True... EOT does not translate to SVR4... and SVR4 is still too early but starts to be a good indicator. SVR12, however... that you may want to hang your hat on these days. Here is a bit of info on drug pharmacokinetics. Peg has a pretty long half-life (not to mention ribavirin...why do you think the ribavirin label tells you to practice safe you-know-what for a long time AFTER you finish taking the drug?)... anyway you need to get to SVR12 with Peg/Riba just to see if there will be a lot of relapse due to this half-life (I didn't make this up... there is good data in the public domain from companies and the FDA to show this). If you are giving oral therapies with a short half-life, the drug pressure is gone rapidly. HCV also grows very fast (just ask a liver transplant patient) once the drug pressure is removed. I would have strong doubts you will see much relapse if any after SVR12. Probably you will see some patients in the study lost to follow-up between 12 and 24 (that is a long time to expect someone to come back for a blood draw) that may be counted conservatively as a "failure"... but that is really just a failure to obtain a blood draw!

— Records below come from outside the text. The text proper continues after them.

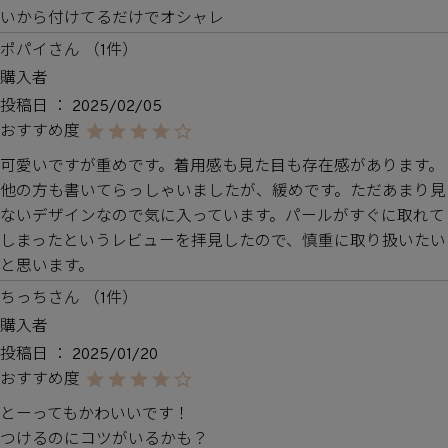
いから付けてるだけでオシャレ
ポパイ
1
購入者
投稿日
2025/02/05
可愛いですが重めです。着用感も見た目も存在感があります。
他の方も書いてらっしゃいましたが、緩めです。ただあまり見
ないデザインなので気に入っています。パールがすぐに取れて
しまったというレビューを拝見したので、慎重に取り扱いたい
と思います。
ちっち
1
購入者
投稿日
2025/01/20
とーってもかわいいです！

つけるのにコツがいるかも？
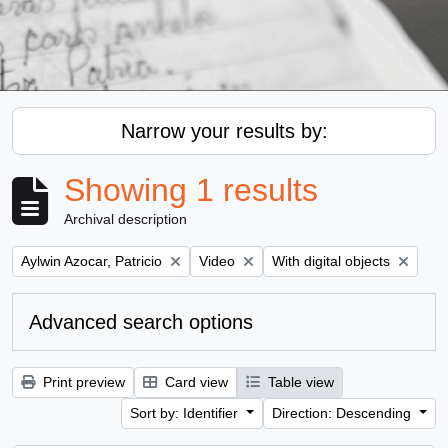
Narrow your results by:
Showing 1 results
Archival description
Remove filter:
Remove filter:
Remove filter:
Aylwin Azocar, Patricio
Video
With digital objects
Advanced search options
Print preview
Card view
Table view
Sort by: Identifier
Direction: Descending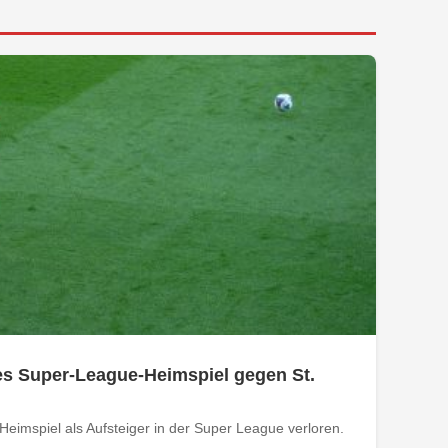
tes Super-League-Heimspiel gegen St.
Heimspiel als Aufsteiger in der Super League verloren.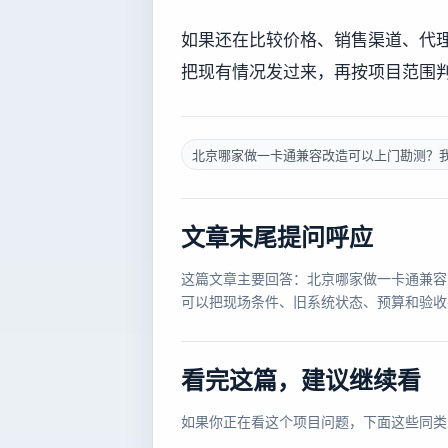
如果还在比较价格、销售渠道、代
把现有情况发过来，再按项目范围
北京哪家做一卡通兼容改造可以上门勘测？
文章末尾提问呼应
这篇文章主要回答：北京哪家做一卡通兼容
可以把现场条件、旧系统状态、预算和验收
看完这篇，建议继续看
如果你正在看这个项目问题，下面这些同类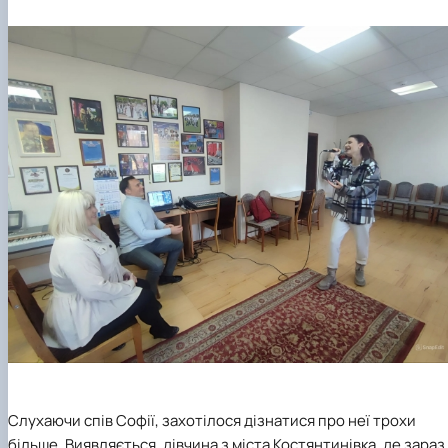
Слухаючи спів Софії, захотілося дізнатися про неї трохи
більше. Виявляється, дівчина з міста Костянтинівка, де зараз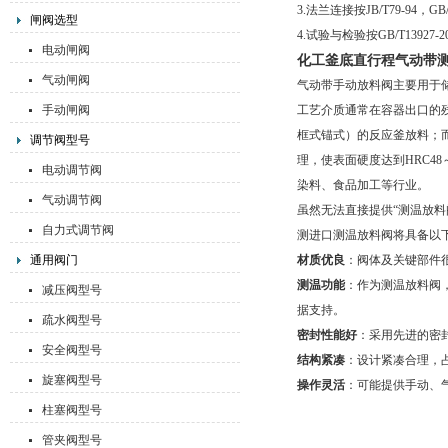
3.法兰连接按JB/T79-94，GB/T
闸阀选型
4.试验与检验按GB/T13927-20
电动闸阀
化工釜底直行程气动带
气动闸阀
气动带手动放料阀主要用于
手动闸阀
工艺介质通常在容器出口的
框式锚式）的反应釜放料；
调节阀型号
理，使表面硬度达到HRC4
电动调节阀
染料、食品加工等行业。
气动调节阀
虽然无法直接提供“测温放
自力式调节阀
测进口测温放料阀将具备以
通用阀门
材质优良
：阀体及关键部件很
测温功能
：作为测温放料阀
减压阀型号
据支持。
疏水阀型号
密封性能好
：采用先进的密
安全阀型号
结构紧凑
：设计紧凑合理，
旋塞阀型号
操作灵活
：可能提供手动、
柱塞阀型号
管夹阀型号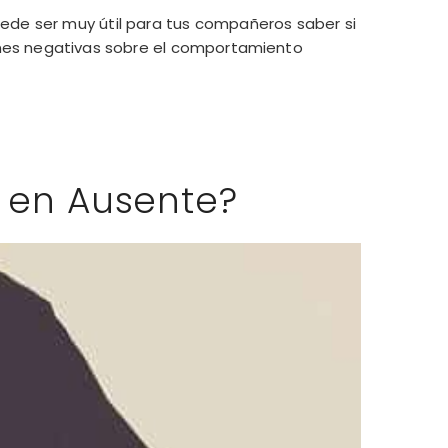
de ser muy útil para tus compañeros saber si
iones negativas sobre el comportamiento
o en Ausente?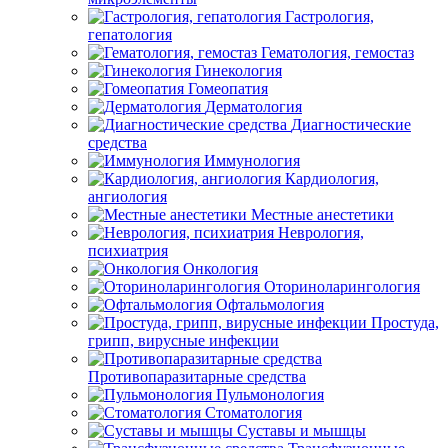
Гастрология,
гепатология
Гематология, гемостаз
Гинекология
Гомеопатия
Дерматология
Диагностические
средства
Иммунология
Кардиология,
ангиология
Местные анестетики
Неврология,
психиатрия
Онкология
Оториноларингология
Офтальмология
Простуда,
грипп, вирусные инфекции
Противопаразитарные средства
Пульмонология
Стоматология
Суставы и мышцы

I always find it so funny when people try to say things on these boards to get folks all crazy. I don't even have holding in these companies... I just know the science and it annoys me when people start shouting that the earth is flat and herbs and berries will cure you of all your woes.
Sorry, but the science overwhelmingly supports SVR12. The support was validated during the approval of both PIs actually. 22% relapse would be terrible if the SVR was 50%... but if everyone who doesn't hit SVR relapses.. that is actually pretty good. It just means the virus was nearly eradicated but there was not quite enough drug pressure to do so. If there was say 12% relapse, but 10% failure on-treatment, it would be worse... that would mean the virus is escaping despite constant pressure. 12 weeks is very close here and actually viable for more than just PR intolerant folks. I have no skin in this now... just know the science too well to see these statements that could be misleading to people. I am sure it was not ill-intentioned. It is a complex beast.

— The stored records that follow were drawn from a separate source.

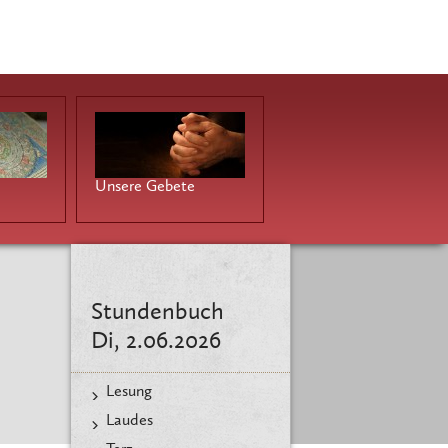
Unsere Gebete
Stundenbuch
Di, 2.06.2026
Lesung
Laudes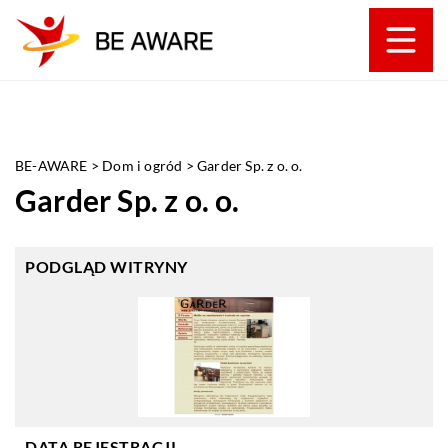
BE-AWARE
>
Dom i ogród
>
Garder Sp. z o. o.
Garder Sp. z o. o.
PODGLĄD WITRYNY
DATA REJESTRACJI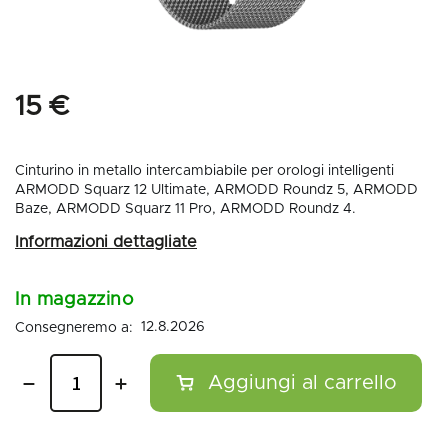
15 €
Cinturino in metallo intercambiabile per orologi intelligenti
ARMODD Squarz 12 Ultimate, ARMODD Roundz 5, ARMODD
Baze, ARMODD Squarz 11 Pro, ARMODD Roundz 4.
In magazzino
12.8.2026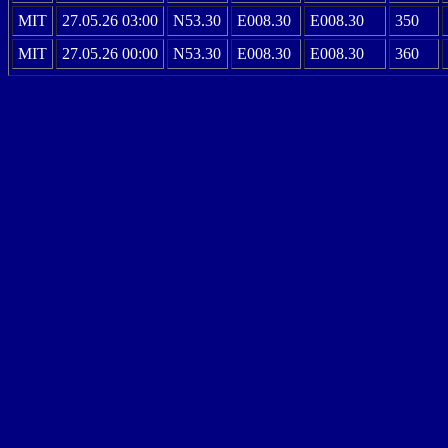
MIT
27.05.26 03:00
N53.30
E008.30
E008.30
350
MIT
27.05.26 00:00
N53.30
E008.30
E008.30
360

You are correct that the 100% SVR was not achieved, but this is not surprising in larger studies. I would be surprised if the 78% drops by more than 1 or 2% (if at all) since the SVR12 timepoint is VERY predictive of SVR24 (lots of data that shows this) and without Peg on-board, it is is likely that anyone who would have relapsed would have done so before the 12 week follow-up visit (Peg has a longer half-life than the orals). I would say the result is only disappointing if you are a perfectionist. It is still a very admirable result and great for the patients. I have no monetary interests. Good luck to everyone!